Could you reproduce the material below line for line, changing nothing?
'''
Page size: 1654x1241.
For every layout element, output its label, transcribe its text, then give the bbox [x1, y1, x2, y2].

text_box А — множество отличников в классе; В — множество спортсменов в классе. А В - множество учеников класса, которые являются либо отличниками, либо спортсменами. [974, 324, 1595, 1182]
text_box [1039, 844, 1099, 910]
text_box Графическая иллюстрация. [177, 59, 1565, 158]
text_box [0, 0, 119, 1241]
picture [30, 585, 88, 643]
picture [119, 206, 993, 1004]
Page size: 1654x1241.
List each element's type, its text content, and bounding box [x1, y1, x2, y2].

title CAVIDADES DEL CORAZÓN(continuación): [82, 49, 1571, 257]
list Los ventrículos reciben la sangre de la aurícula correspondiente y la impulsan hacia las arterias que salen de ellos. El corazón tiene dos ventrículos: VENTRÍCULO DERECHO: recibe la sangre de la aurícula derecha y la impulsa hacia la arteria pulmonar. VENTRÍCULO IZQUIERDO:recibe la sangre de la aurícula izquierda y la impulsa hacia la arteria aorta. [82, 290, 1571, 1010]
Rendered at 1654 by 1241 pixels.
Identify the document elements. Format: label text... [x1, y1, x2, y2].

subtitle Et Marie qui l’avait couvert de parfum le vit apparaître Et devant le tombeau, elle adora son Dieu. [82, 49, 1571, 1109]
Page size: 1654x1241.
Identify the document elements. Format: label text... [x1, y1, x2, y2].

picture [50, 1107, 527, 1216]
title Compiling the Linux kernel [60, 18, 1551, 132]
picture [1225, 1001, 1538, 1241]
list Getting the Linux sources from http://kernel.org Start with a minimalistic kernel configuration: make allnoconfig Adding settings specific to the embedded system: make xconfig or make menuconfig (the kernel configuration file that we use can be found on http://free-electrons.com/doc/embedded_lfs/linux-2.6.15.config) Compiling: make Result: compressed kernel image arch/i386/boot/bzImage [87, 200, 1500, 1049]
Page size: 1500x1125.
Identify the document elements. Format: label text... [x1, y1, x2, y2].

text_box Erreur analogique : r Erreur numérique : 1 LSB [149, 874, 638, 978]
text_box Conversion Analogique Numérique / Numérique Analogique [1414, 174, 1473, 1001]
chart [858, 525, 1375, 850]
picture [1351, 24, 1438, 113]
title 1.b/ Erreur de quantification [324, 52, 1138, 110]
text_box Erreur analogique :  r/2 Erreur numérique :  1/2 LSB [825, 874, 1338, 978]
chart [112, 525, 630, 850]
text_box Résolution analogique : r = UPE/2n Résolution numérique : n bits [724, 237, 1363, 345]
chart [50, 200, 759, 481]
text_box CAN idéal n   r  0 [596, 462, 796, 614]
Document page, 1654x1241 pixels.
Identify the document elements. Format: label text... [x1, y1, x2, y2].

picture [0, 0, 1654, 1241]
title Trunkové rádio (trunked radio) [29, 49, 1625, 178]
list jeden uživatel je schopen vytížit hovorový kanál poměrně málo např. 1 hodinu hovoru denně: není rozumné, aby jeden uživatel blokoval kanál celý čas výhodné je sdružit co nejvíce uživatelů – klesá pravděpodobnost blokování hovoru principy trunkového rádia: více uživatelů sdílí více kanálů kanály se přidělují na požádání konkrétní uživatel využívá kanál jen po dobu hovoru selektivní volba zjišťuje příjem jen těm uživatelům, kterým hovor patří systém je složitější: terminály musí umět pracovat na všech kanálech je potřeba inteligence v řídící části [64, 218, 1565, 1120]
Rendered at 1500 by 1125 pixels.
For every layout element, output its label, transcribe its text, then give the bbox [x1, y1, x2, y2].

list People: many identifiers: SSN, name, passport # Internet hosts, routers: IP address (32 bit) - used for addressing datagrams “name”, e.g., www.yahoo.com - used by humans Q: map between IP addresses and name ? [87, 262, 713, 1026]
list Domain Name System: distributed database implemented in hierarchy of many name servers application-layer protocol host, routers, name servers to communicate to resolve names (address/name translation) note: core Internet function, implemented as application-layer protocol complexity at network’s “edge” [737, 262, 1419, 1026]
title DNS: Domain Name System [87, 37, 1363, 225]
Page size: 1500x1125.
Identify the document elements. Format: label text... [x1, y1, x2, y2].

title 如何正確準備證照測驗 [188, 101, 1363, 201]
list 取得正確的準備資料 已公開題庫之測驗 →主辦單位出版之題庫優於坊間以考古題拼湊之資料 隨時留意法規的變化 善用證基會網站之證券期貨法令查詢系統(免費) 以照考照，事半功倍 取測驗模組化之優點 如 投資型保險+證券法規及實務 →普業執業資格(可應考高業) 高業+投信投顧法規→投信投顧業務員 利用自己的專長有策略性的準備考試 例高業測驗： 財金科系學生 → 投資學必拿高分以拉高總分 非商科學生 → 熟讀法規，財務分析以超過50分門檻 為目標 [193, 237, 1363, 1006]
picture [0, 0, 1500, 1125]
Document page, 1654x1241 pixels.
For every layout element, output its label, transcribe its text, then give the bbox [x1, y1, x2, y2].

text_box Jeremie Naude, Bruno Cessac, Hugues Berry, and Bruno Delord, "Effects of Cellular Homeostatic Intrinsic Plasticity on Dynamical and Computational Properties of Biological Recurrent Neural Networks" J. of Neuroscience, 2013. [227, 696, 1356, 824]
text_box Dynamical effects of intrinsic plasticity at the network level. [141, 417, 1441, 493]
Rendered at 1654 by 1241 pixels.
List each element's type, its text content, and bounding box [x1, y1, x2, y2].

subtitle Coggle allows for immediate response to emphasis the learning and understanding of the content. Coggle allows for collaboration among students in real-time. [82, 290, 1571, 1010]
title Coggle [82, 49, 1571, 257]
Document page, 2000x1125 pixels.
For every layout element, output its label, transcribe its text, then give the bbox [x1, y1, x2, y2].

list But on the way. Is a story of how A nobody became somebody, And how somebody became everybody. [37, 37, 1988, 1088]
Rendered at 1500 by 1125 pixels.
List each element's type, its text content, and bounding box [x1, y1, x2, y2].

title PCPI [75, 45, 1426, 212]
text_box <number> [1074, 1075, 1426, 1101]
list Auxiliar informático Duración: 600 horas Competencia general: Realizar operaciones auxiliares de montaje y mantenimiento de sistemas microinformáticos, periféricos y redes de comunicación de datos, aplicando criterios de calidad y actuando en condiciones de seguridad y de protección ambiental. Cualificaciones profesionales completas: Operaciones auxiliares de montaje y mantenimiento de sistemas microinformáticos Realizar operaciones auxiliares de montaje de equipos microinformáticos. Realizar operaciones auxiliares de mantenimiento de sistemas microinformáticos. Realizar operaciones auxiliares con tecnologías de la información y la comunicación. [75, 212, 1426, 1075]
'''
▶ **EXERCISE OUTPUT**:
Page size: 1654x1241.
For every layout element, output its label, transcribe its text, then give the bbox [x1, y1, x2, y2].

text_box А — множество отличников в классе; В — множество спортсменов в классе. А В - множество учеников класса, которые являются либо отличниками, либо спортсменами. [974, 324, 1595, 1182]
text_box [1039, 844, 1099, 910]
text_box Графическая иллюстрация. [177, 59, 1565, 158]
text_box [0, 0, 119, 1241]
picture [30, 585, 88, 643]
picture [119, 206, 993, 1004]
Page size: 1654x1241.
List each element's type, its text content, and bounding box [x1, y1, x2, y2].

title CAVIDADES DEL CORAZÓN(continuación): [82, 49, 1571, 257]
list Los ventrículos reciben la sangre de la aurícula correspondiente y la impulsan hacia las arterias que salen de ellos. El corazón tiene dos ventrículos: VENTRÍCULO DERECHO: recibe la sangre de la aurícula derecha y la impulsa hacia la arteria pulmonar. VENTRÍCULO IZQUIERDO:recibe la sangre de la aurícula izquierda y la impulsa hacia la arteria aorta. [82, 290, 1571, 1010]
Rendered at 1654 by 1241 pixels.
Identify the document elements. Format: label text... [x1, y1, x2, y2].

subtitle Et Marie qui l’avait couvert de parfum le vit apparaître Et devant le tombeau, elle adora son Dieu. [82, 49, 1571, 1109]
Page size: 1654x1241.
Identify the document elements. Format: label text... [x1, y1, x2, y2].

picture [50, 1107, 527, 1216]
title Compiling the Linux kernel [60, 18, 1551, 132]
picture [1225, 1001, 1538, 1241]
list Getting the Linux sources from http://kernel.org Start with a minimalistic kernel configuration: make allnoconfig Adding settings specific to the embedded system: make xconfig or make menuconfig (the kernel configuration file that we use can be found on http://free-electrons.com/doc/embedded_lfs/linux-2.6.15.config) Compiling: make Result: compressed kernel image arch/i386/boot/bzImage [87, 200, 1500, 1049]
Page size: 1500x1125.
Identify the document elements. Format: label text... [x1, y1, x2, y2].

text_box Erreur analogique : r Erreur numérique : 1 LSB [149, 874, 638, 978]
text_box Conversion Analogique Numérique / Numérique Analogique [1414, 174, 1473, 1001]
chart [858, 525, 1375, 850]
picture [1351, 24, 1438, 113]
title 1.b/ Erreur de quantification [324, 52, 1138, 110]
text_box Erreur analogique :  r/2 Erreur numérique :  1/2 LSB [825, 874, 1338, 978]
chart [112, 525, 630, 850]
text_box Résolution analogique : r = UPE/2n Résolution numérique : n bits [724, 237, 1363, 345]
chart [50, 200, 759, 481]
text_box CAN idéal n   r  0 [596, 462, 796, 614]
Document page, 1654x1241 pixels.
Identify the document elements. Format: label text... [x1, y1, x2, y2].

picture [0, 0, 1654, 1241]
title Trunkové rádio (trunked radio) [29, 49, 1625, 178]
list jeden uživatel je schopen vytížit hovorový kanál poměrně málo např. 1 hodinu hovoru denně: není rozumné, aby jeden uživatel blokoval kanál celý čas výhodné je sdružit co nejvíce uživatelů – klesá pravděpodobnost blokování hovoru principy trunkového rádia: více uživatelů sdílí více kanálů kanály se přidělují na požádání konkrétní uživatel využívá kanál jen po dobu hovoru selektivní volba zjišťuje příjem jen těm uživatelům, kterým hovor patří systém je složitější: terminály musí umět pracovat na všech kanálech je potřeba inteligence v řídící části [64, 218, 1565, 1120]
Rendered at 1500 by 1125 pixels.
For every layout element, output its label, transcribe its text, then give the bbox [x1, y1, x2, y2].

list People: many identifiers: SSN, name, passport # Internet hosts, routers: IP address (32 bit) - used for addressing datagrams “name”, e.g., www.yahoo.com - used by humans Q: map between IP addresses and name ? [87, 262, 713, 1026]
list Domain Name System: distributed database implemented in hierarchy of many name servers application-layer protocol host, routers, name servers to communicate to resolve names (address/name translation) note: core Internet function, implemented as application-layer protocol complexity at network’s “edge” [737, 262, 1419, 1026]
title DNS: Domain Name System [87, 37, 1363, 225]
Page size: 1500x1125.
Identify the document elements. Format: label text... [x1, y1, x2, y2].

title 如何正確準備證照測驗 [188, 101, 1363, 201]
list 取得正確的準備資料 已公開題庫之測驗 →主辦單位出版之題庫優於坊間以考古題拼湊之資料 隨時留意法規的變化 善用證基會網站之證券期貨法令查詢系統(免費) 以照考照，事半功倍 取測驗模組化之優點 如 投資型保險+證券法規及實務 →普業執業資格(可應考高業) 高業+投信投顧法規→投信投顧業務員 利用自己的專長有策略性的準備考試 例高業測驗： 財金科系學生 → 投資學必拿高分以拉高總分 非商科學生 → 熟讀法規，財務分析以超過50分門檻 為目標 [193, 237, 1363, 1006]
picture [0, 0, 1500, 1125]
Document page, 1654x1241 pixels.
For every layout element, output its label, transcribe its text, then give the bbox [x1, y1, x2, y2].

text_box Jeremie Naude, Bruno Cessac, Hugues Berry, and Bruno Delord, "Effects of Cellular Homeostatic Intrinsic Plasticity on Dynamical and Computational Properties of Biological Recurrent Neural Networks" J. of Neuroscience, 2013. [227, 696, 1356, 824]
text_box Dynamical effects of intrinsic plasticity at the network level. [141, 417, 1441, 493]
Rendered at 1654 by 1241 pixels.
List each element's type, its text content, and bounding box [x1, y1, x2, y2].

subtitle Coggle allows for immediate response to emphasis the learning and understanding of the content. Coggle allows for collaboration among students in real-time. [82, 290, 1571, 1010]
title Coggle [82, 49, 1571, 257]
Document page, 2000x1125 pixels.
For every layout element, output its label, transcribe its text, then give the bbox [x1, y1, x2, y2].

list But on the way. Is a story of how A nobody became somebody, And how somebody became everybody. [37, 37, 1988, 1088]
Rendered at 1500 by 1125 pixels.
List each element's type, its text content, and bounding box [x1, y1, x2, y2].

title PCPI [75, 45, 1426, 212]
text_box <number> [1074, 1075, 1426, 1101]
list Auxiliar informático Duración: 600 horas Competencia general: Realizar operaciones auxiliares de montaje y mantenimiento de sistemas microinformáticos, periféricos y redes de comunicación de datos, aplicando criterios de calidad y actuando en condiciones de seguridad y de protección ambiental. Cualificaciones profesionales completas: Operaciones auxiliares de montaje y mantenimiento de sistemas microinformáticos Realizar operaciones auxiliares de montaje de equipos microinformáticos. Realizar operaciones auxiliares de mantenimiento de sistemas microinformáticos. Realizar operaciones auxiliares con tecnologías de la información y la comunicación. [75, 212, 1426, 1075]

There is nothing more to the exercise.